- _PROBLEM DETAILS_
Return all records exactly. Nothing may be added.

- _Saved entries_
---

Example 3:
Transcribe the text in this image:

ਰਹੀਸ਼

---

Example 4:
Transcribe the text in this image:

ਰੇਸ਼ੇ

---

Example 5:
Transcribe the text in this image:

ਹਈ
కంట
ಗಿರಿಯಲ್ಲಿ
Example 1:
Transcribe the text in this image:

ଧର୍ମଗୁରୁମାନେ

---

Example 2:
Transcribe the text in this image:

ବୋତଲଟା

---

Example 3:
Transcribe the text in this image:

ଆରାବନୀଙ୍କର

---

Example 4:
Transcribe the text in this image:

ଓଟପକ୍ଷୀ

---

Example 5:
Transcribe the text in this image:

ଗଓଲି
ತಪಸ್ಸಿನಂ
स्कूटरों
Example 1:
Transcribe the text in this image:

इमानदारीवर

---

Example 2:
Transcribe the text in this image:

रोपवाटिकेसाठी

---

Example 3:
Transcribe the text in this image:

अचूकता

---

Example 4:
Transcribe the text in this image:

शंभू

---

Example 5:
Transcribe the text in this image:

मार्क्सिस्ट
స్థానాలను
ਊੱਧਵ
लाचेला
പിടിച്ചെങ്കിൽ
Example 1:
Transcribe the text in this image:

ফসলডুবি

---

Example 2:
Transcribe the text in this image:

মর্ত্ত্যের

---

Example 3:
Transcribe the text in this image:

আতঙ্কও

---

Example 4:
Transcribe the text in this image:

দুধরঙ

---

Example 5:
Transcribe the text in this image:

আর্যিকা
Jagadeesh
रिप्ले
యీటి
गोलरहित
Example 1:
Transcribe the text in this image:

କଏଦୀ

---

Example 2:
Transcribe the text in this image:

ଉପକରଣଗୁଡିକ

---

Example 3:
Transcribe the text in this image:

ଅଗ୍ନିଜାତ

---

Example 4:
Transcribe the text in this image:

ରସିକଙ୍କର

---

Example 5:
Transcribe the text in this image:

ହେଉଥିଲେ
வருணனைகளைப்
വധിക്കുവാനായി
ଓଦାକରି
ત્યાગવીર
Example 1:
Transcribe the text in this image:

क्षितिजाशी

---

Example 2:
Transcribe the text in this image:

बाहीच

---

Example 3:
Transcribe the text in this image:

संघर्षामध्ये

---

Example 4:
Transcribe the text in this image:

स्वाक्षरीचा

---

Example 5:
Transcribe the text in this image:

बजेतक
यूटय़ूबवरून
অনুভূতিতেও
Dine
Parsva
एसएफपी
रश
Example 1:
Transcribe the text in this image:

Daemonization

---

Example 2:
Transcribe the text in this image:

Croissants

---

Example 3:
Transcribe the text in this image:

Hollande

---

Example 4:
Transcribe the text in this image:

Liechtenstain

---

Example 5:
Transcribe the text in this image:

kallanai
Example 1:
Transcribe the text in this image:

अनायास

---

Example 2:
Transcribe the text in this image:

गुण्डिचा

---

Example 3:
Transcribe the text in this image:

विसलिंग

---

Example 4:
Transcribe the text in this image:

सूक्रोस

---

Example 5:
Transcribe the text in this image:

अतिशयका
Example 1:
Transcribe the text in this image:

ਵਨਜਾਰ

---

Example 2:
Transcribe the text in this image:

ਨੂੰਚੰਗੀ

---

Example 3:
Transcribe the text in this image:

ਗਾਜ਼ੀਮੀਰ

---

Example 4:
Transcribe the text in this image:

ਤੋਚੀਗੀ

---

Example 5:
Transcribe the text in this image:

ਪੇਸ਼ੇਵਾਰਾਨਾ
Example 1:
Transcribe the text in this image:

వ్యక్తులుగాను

- _TASK ANSWER_
---

Example 3:
Transcribe the text in this image:

ਰਹੀਸ਼

---

Example 4:
Transcribe the text in this image:

ਰੇਸ਼ੇ

---

Example 5:
Transcribe the text in this image:

ਹਈ
కంట
ಗಿರಿಯಲ್ಲಿ
Example 1:
Transcribe the text in this image:

ଧର୍ମଗୁରୁମାନେ

---

Example 2:
Transcribe the text in this image:

ବୋତଲଟା

---

Example 3:
Transcribe the text in this image:

ଆରାବନୀଙ୍କର

---

Example 4:
Transcribe the text in this image:

ଓଟପକ୍ଷୀ

---

Example 5:
Transcribe the text in this image:

ଗଓଲି
ತಪಸ್ಸಿನಂ
स्कूटरों
Example 1:
Transcribe the text in this image:

इमानदारीवर

---

Example 2:
Transcribe the text in this image:

रोपवाटिकेसाठी

---

Example 3:
Transcribe the text in this image:

अचूकता

---

Example 4:
Transcribe the text in this image:

शंभू

---

Example 5:
Transcribe the text in this image:

मार्क्सिस्ट
స్థానాలను
ਊੱਧਵ
लाचेला
പിടിച്ചെങ്കിൽ
Example 1:
Transcribe the text in this image:

ফসলডুবি

---

Example 2:
Transcribe the text in this image:

মর্ত্ত্যের

---

Example 3:
Transcribe the text in this image:

আতঙ্কও

---

Example 4:
Transcribe the text in this image:

দুধরঙ

---

Example 5:
Transcribe the text in this image:

আর্যিকা
Jagadeesh
रिप्ले
యీటి
गोलरहित
Example 1:
Transcribe the text in this image:

କଏଦୀ

---

Example 2:
Transcribe the text in this image:

ଉପକରଣଗୁଡିକ

---

Example 3:
Transcribe the text in this image:

ଅଗ୍ନିଜାତ

---

Example 4:
Transcribe the text in this image:

ରସିକଙ୍କର

---

Example 5:
Transcribe the text in this image:

ହେଉଥିଲେ
வருணனைகளைப்
വധിക്കുവാനായി
ଓଦାକରି
ત્યાગવીર
Example 1:
Transcribe the text in this image:

क्षितिजाशी

---

Example 2:
Transcribe the text in this image:

बाहीच

---

Example 3:
Transcribe the text in this image:

संघर्षामध्ये

---

Example 4:
Transcribe the text in this image:

स्वाक्षरीचा

---

Example 5:
Transcribe the text in this image:

बजेतक
यूटय़ूबवरून
অনুভূতিতেও
Dine
Parsva
एसएफपी
रश
Example 1:
Transcribe the text in this image:

Daemonization

---

Example 2:
Transcribe the text in this image:

Croissants

---

Example 3:
Transcribe the text in this image:

Hollande

---

Example 4:
Transcribe the text in this image:

Liechtenstain

---

Example 5:
Transcribe the text in this image:

kallanai
Example 1:
Transcribe the text in this image:

अनायास

---

Example 2:
Transcribe the text in this image:

गुण्डिचा

---

Example 3:
Transcribe the text in this image:

विसलिंग

---

Example 4:
Transcribe the text in this image:

सूक्रोस

---

Example 5:
Transcribe the text in this image:

अतिशयका
Example 1:
Transcribe the text in this image:

ਵਨਜਾਰ

---

Example 2:
Transcribe the text in this image:

ਨੂੰਚੰਗੀ

---

Example 3:
Transcribe the text in this image:

ਗਾਜ਼ੀਮੀਰ

---

Example 4:
Transcribe the text in this image:

ਤੋਚੀਗੀ

---

Example 5:
Transcribe the text in this image:

ਪੇਸ਼ੇਵਾਰਾਨਾ
Example 1:
Transcribe the text in this image:

వ్యక్తులుగాను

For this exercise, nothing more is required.